National

Hydraulic Fracturing Continues to Help Create Tens of Thousands of American Jobs, Economic Opportunity

Last week was quite a week for shale gas production enabled by hydraulic fracturing, a 60-year old tightly regulated technology used to stimulate oil and gas production in 9 out of 10 wells nationwide.

There was plenty of positive and welcomed economic news. An updated Penn State University economic impact study released last Tuesday finds that the development of the Marcellus Shale’s clean-burning natural gas reserves, through the use of fracturing, has the potential to add an additional 212,000 new jobs to the state’s employment rolls over the next decade. Energy In Depth’s executive director, Lee Fuller, said this about the study:

“The release of this report from Penn State today serves to reinforce that status in a modern context, and also make clear to those who oppose this critical work on political or ideological grounds that, at least on practical economic grounds, that opposition could lead to fewer jobs, greater dependence, and a lot less revenue for the state.”

But Appalachia isn’t the only region of the country that is booming thanks to fracturing. The Shreveport Times reports this under the headline “Haynesville Shale spares local economy”:

The huge amounts of money injected into the local economy via the Haynesville Shale activity has spared northwest Louisiana from the worst effects of the national slowdown, according to an economist whose second-year study of the industry was released Tuesday.

In the report, Dr. Loren C. Scott pointed out that the seven firms participating in his study “pumped an amazing $7 billion into the state’s economy” in just one year. That sizeable injection of new money into the state can be equated to tossing a boulder into a pond.

Scott’s study serves as tangible evidence to the “tremendous economic benefits of natural gas extraction operations in northwest Louisiana,” said Don Briggs, Louisiana Oil and Gas Association president.

And in a report yesterday from KENS 5-TV, “Texas oil and gas boom paying dividends for San Antonio,” thanks to 21st century fracture stimulation technologies. This from the region’s CBS affiliate:

A huge, underground oil and gas field is promising big results, and that’s having an economic impact on San Antonio.

“I wish I had a crystal ball.” No one knows, no one knows. They just pick up the phone and start ordering equipment,” said Chase Hooker, Director of new business development for APPCO; a company that makes equipment called Frac-Sanders.

These huge, $250,000 machines deliver a special sand mixture to a well. The “frac” sand helps force fossil fuels out of the ground. Despite making a dozen of these 25-ton machines a month, APPCO is back-ordered through 2011.

Unfortunately, some in Washington – despite this overwhelmingly positive economic news in an otherwise struggling national economy – believe that the energy-producing states should be stripped of their proven ability to effectively regulate fracturing.

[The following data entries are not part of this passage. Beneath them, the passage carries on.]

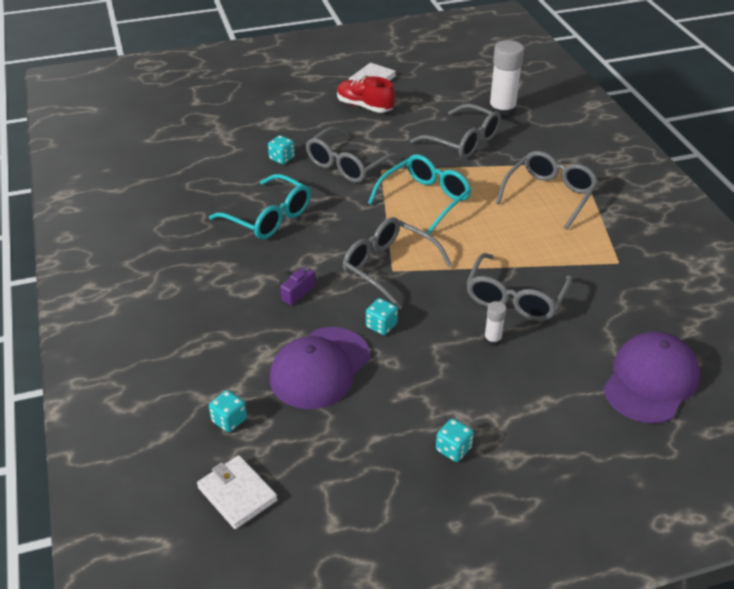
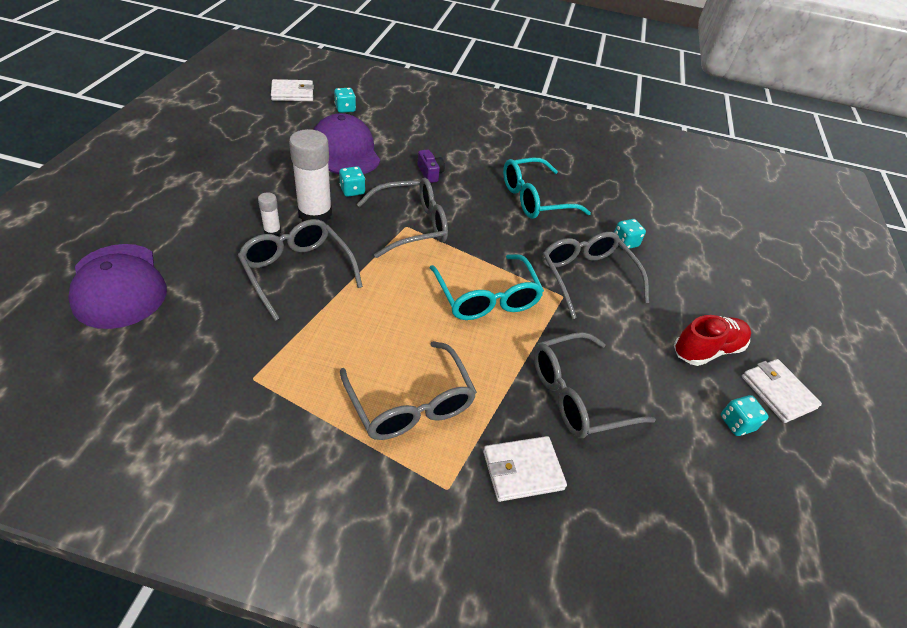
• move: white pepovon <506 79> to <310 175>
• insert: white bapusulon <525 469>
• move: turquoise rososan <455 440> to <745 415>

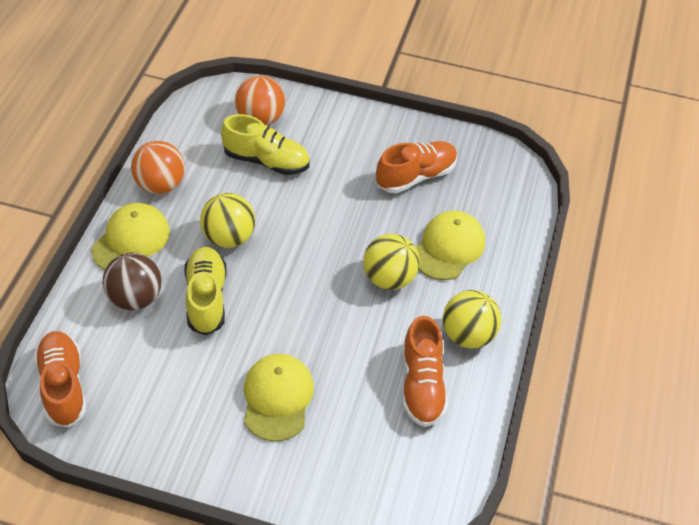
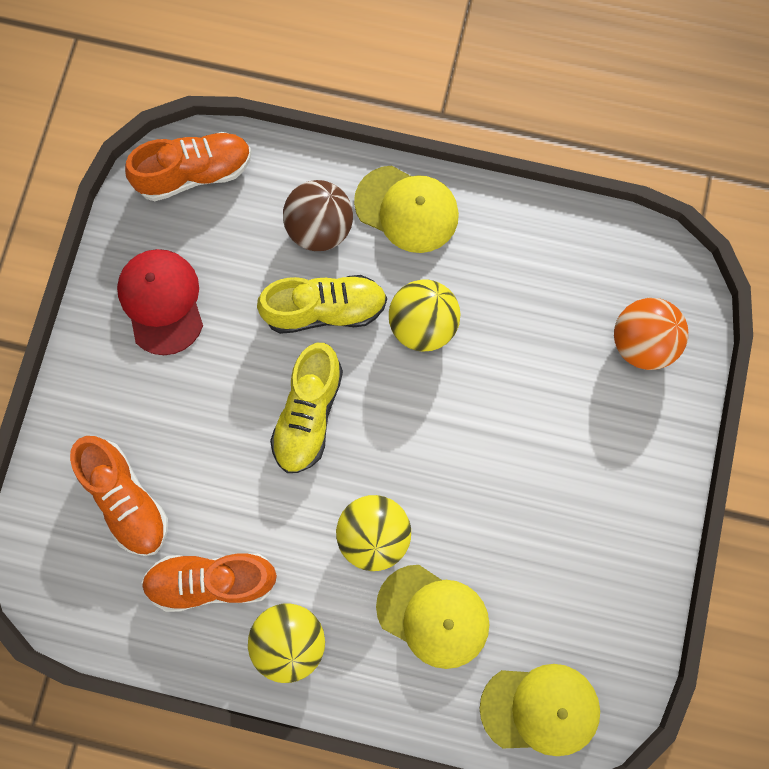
• move: orange lilarix <417 167> to <119 496>
• insert: red zegulol <160 302>
• move: yellow lilarix <265 144> to <306 408>
• move: yellow zegulol <279 397> to <540 710>
• delete: orange ginore <158 167>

Last week, Colorado Rep. Dianna DeGette, an advocate for burdensome, duplicative and potentially devastating federal regulations on American energy production, offered and withdrew an amendment at a House Energy and Commerce Committee mark-up that would have stripped energy-producing states of their ability to effectively regulate fracturing. Like her bill, the FRAC Act, Ms. DeGette’s amendment would give the federal government – for the first time ever – authority to oversee this critical and heavily regulated practice.

Thankfully the amendment was withdrawn amidst pressure from Energy In Depth, the U.S. Chamber of Commerce, the National Association of Manufacturers and scores of Democrats and Republicans on the panel.

EID’s Fuller wrote this in a letter to members of the committee leading up to the hearing:

The fact is, hydraulic fracturing has been ably and aggressively regulated by the states almost since the moment of its invention, with regulators compiling an impressive record of enforcement and oversight during that time. It’s a record that continues to be acknowledged by regulators and lawmakers on the federal level as well, most recently by EPA’s director of drinking water protection, who told a reporter in February that there existed “no evidence” that “states aren’t doing a good job already” when it comes to regulating fracturing activities.

But it’s not just America’s energy producers and job-creators speaking out about fracturing’s long and clear record of effectiveness and safety. Major newspapers are speaking out, too. Today’s Investor’s Businesses Daily writes this in an editorial:

Environmentalists, aided and abetted by Democratic Sen. Bob Casey of Pennsylvania, now want to stop us from unlocking our vast reserves of natural gas locked up in shale using a technique called hydraulic fracturing or “fracking.” The technique involves injecting liquids under pressure, 95% of which is water, into the shale rock to release the trapped gas.

Casey has introduced legislation to remove fracking’s long-standing exemption in the Safe Drinking Water Act that allows energy companies to use the process. He claims the process endangers America’s drinking water, though fracking is done thousands of feet below the groundwater table and there’s never been a case of groundwater contamination caused by fracking.

“This 60-year-old technique has been responsible for 7 billion barrels of oil and 600 trillion cubic feet of natural gas,” according to Sen. James Inhofe, ranking member of the Environment and Public Works Committee. “In hydraulic fracturing’s 60-year-history, there has not been a single documented case of contamination.”